Dr. Chung and I fielded questions and did our best to emphasize key principles of the surgery. We would also cover several additional topics that afternoon, including complex syndactyly, camptodactyly and constriction band syndrome. Each lecture drew the same level of response, attentiveness and thoughtful inquiry form the audience.
Leaving a legacy
The following two days proceeded like clockwork, though each with its unique challenges. We treated a patient with cleft hand with different presentations between the right and left hands: The left had an extremely tight first webspace, and the adjacent index finger was minimally functional. A transposition flap was designed to create a wider first webspace while moving and rotating the index finger to close the cleft.
The right hand had complex anatomy with a duplicated hypoplastic thumb and several anomalous phalanges. The most functional fingers in the hand were the ring and small finger, so we performed an on-top plasty using the tip of the radial thumb to lengthen the more functional ulnar thumb.
Although these were not routine procedures in congenital hand, they highlighted the principles of focusing on the thumb webspace creation, prioritizing thumb length and position, and always safeguarding blood supply to the fingers.
On the final day, Dr. Chung and I each took the primary role of surgical assistant as local surgeons performed several duplicated thumb reconstructions, as we provided intraoperative feedback. Surgery proceeded efficiently; we were able to begin our lecture schedule by addressing the entities of radial hypoplasia and arthrogryposis.

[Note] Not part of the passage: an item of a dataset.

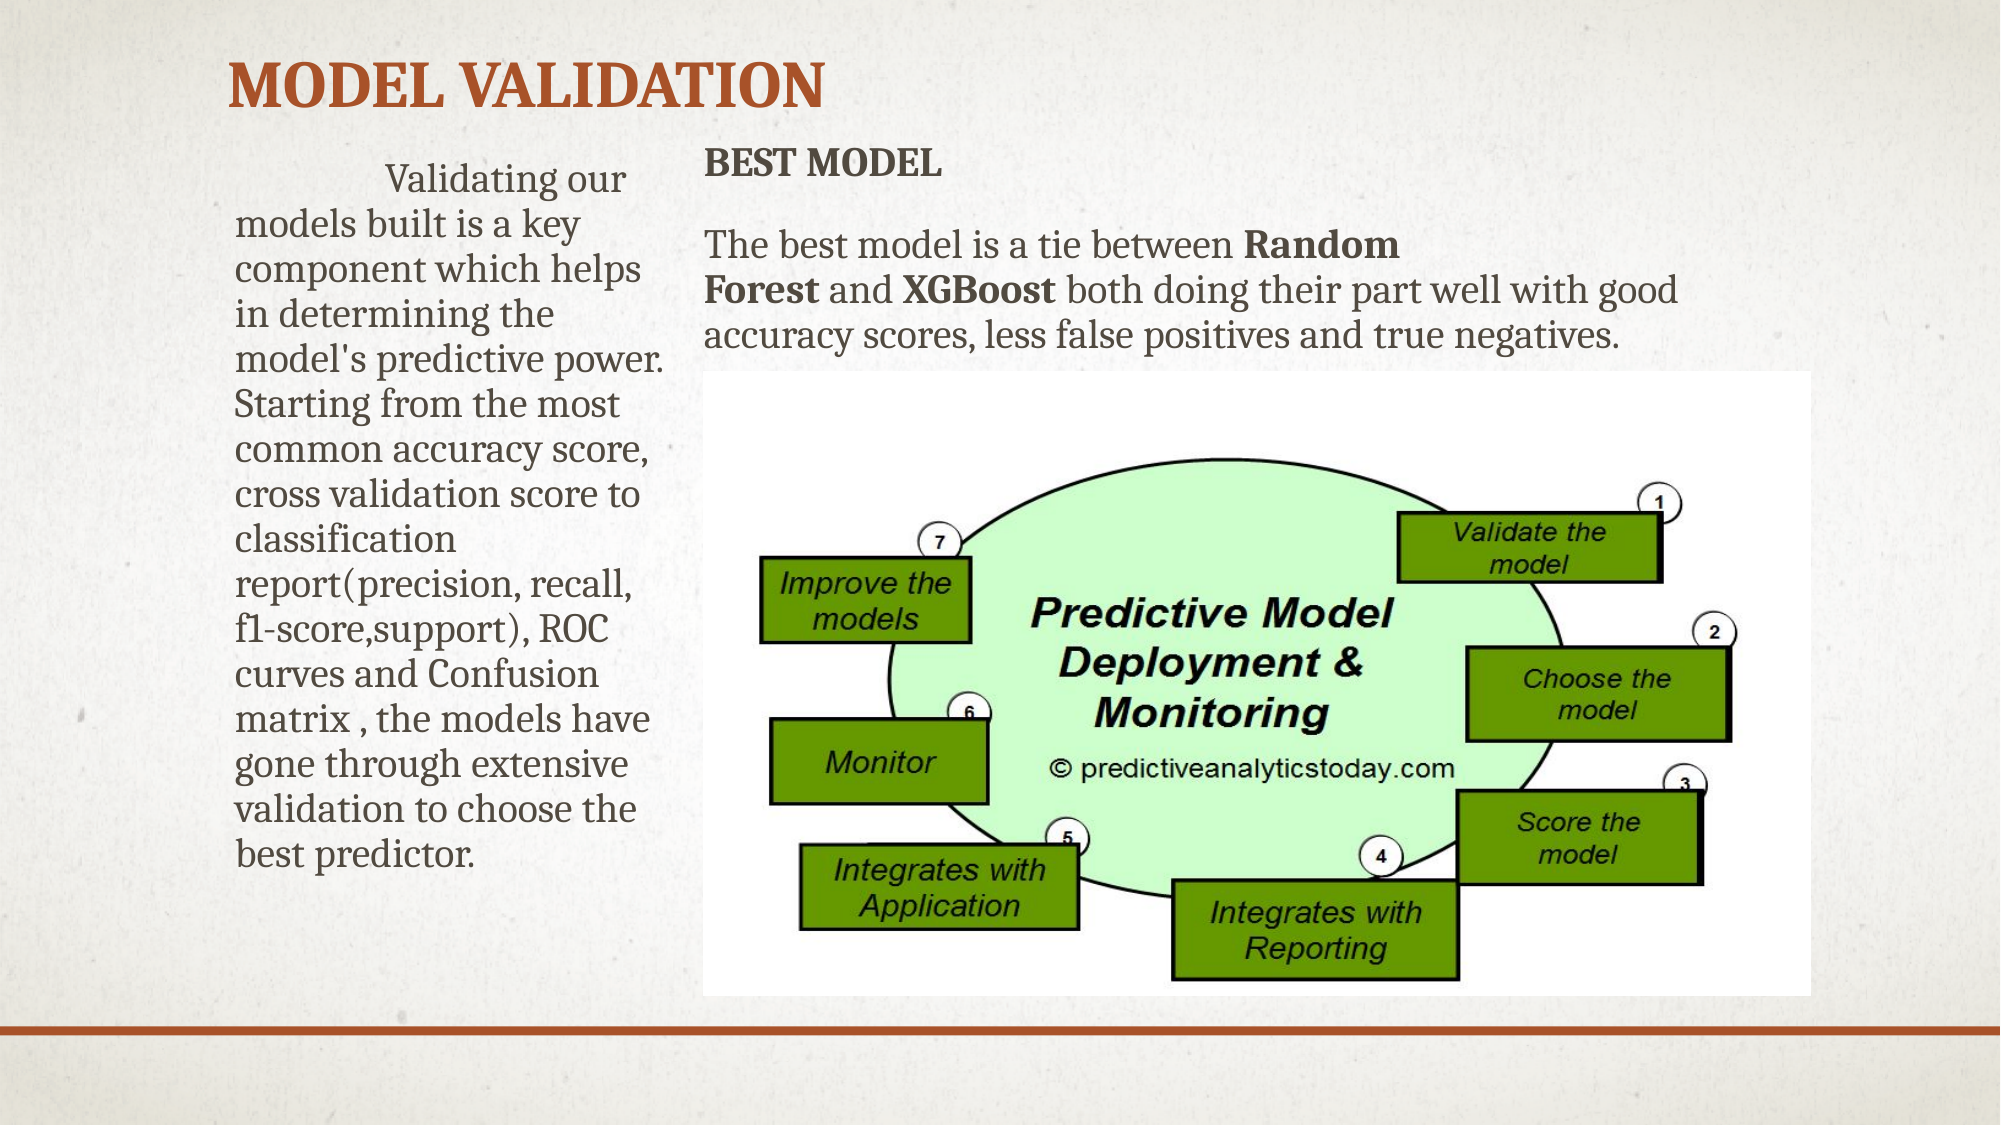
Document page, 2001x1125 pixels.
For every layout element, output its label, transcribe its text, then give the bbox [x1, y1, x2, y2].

After posing for many photos and shaking numerous hands, our course was finally complete. Tired but satisfied, we returned to the hotel for a final night of rest. The following morning over breakfast, Dr. Chung mentioned that he had never had a trip that proceeded without some sort of mishap. The clinic schedule had been concise and organized, surgery had proceeded without major complications, and the children had done well postoperatively. The lectures had been well-received and fostered great discussions. Undoubtedly, the organization of our host institution, the course director and the participants' desire for this to be an educational venture paved the way for its success.
It is common for any physician returning from a foreign medical trip to reflect on the meager resources of the host community and be thankful for his or her individual blessings. Memories of the joy of a child or parents after a successful, function-altering surgery - or the sheer number of patients treated in a short time - are certainly satisfying. Reflecting on this trip, however, yielded the conclusion that my greatest satisfaction lay in the education we provided.
Maimonides is often credited for the proverb, "Give a man a fish, and you feed him for a day. Teach a man to fish, and you feed him for a lifetime." In Hue, there is incredible desire to learn - and in one short trip, we left Vietnam with more "fishermen" than when we arrived.